I got to see what can only be described as a "photo pour." A editor works in a smallish room with her two assistants as if sitting on a rope bridge over an Andean river gushing fat with spring run off. The photos pass before her in the thousands. She is charged with making choices that she will pass upward to her editor, the editor of Allure Magazine.
I felt like shouting, "What about that one? Hey, what if you missed that one!" Ok, sure, I suffer Monk-like indecision. ("These socks or these ones?") So this is bound to impress me. But as the photos poured past us, my anxiety grew. How can the editor be sure she doesn’t want that batch. And more pressingly, how can she spot the one photo she wants as it races by? The ratio of churn to choice must be something like 2000 to 1. How can she know?
Yes, maybe it’s a matter of Gladwell’s Blink. It is also a matter of Bateson’s Ecology of the Mind. This editor’s powers of pattern recognition are porous. She has been trained, prepped by her editors, and recalibrating by last night’s 60 Minutes and this morning’s New York Times. Conscious choices are constantly being fed into the unconscious field. Most blinks start as a wink (and an editorial nod) from someone or something. This editor is programmed and self programming.
What’s weird is that the editor is not just choosing good photographs.
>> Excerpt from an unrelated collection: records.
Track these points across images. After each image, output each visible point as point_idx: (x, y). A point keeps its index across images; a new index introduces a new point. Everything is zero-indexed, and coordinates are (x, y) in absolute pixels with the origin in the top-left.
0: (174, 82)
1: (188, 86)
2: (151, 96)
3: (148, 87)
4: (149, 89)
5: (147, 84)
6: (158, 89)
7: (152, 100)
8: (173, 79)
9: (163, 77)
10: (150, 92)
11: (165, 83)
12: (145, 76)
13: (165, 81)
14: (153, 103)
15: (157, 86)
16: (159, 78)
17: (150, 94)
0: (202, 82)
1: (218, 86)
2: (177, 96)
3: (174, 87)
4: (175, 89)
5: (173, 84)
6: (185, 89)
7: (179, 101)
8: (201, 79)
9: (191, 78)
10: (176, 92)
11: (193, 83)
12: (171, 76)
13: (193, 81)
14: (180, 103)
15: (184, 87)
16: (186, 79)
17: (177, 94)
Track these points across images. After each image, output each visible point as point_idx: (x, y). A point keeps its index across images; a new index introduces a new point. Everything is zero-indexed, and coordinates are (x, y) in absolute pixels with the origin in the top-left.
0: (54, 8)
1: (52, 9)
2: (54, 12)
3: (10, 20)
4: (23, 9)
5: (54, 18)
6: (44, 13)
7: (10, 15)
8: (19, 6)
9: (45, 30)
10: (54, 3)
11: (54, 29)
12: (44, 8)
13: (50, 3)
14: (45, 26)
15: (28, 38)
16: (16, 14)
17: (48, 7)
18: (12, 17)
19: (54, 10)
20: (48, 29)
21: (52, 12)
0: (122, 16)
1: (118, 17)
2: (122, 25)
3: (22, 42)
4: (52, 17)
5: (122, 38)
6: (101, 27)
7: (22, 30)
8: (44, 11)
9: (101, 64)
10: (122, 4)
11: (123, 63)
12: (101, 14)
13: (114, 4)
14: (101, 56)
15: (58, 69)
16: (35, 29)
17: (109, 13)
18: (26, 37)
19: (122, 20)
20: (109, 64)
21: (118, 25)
The photos she choses have the ability to arrest our attention and program us. Ah, yes, that photo captures the celebrity of the moment, and exactly how and why she is the celebrity of the moment. Ah, here’s a photo that captures the trend that matters now, and yes, that photo helps show me what makes the trend compelling. This editor is choosing photographs that diminish the noise of contemporary culture and make good on every Conde Nast magazine’s promise: that the reader is now a little more calibrated, a little more part the loop, and a little less overwhelmed by the Andean rush of contemporary life. By choosing photographs, this editor is, in a much better than trivial sense, choosing us.
The Frank Gehry cafeteria was a revelation of its own. As if to satisfy my fondest hope of a celebrity sighting, there at the "first table" was Anna Wintour, the editor of Vogue. As luck would have it, Ms. Wintour was surveying the room. Now it was in the Renaissance, a very big deal for anyone at court, to fall, even for a moment, within the gaze of a monarch. Did I pass muster? Hard to know. For the record, I was wearing a black mock turtle neck, gray flannel pants, while carrying a briefcase, a green apple and a bottle of Root beer. I wish now that I had been juggling the latter but you can’t have everything. But I feel certain I made an impression. I mean who wears gray flannel pants these days?
The restaurant is a kind of cafeteria, a good cafeteria to be sure, the best company food in the city, so they say at Conde Nast. And this means that people have to stand in line. And this means they have plenty of time to scope one another out. This is a "gaze economy" of major proportions.
It’s a slightly anxious place, because a) everyone looks fabulous, except of course your devoted anthropologist and, b) they are engaged in the activity that threatens their fabulousness, eating. This is a world in which a carrot stick counts as calorie loading.
Design to the rescue. Or at least Mr. Gehry to the rescue. As you leave the cafeteria, you pass a running, reflective wall that makes you look 10 pounds lighter. (This photograph, above, captures the line of the wall, but it has now been resurfaced with something silvery.) I will tell you in my mock turtle neck and my gray flannel pants, I had an anti-narcissistic moment, I can tell you, and resolved then and there to lose twenty pounds and ditch the flannels. I mean, really, who is that guy?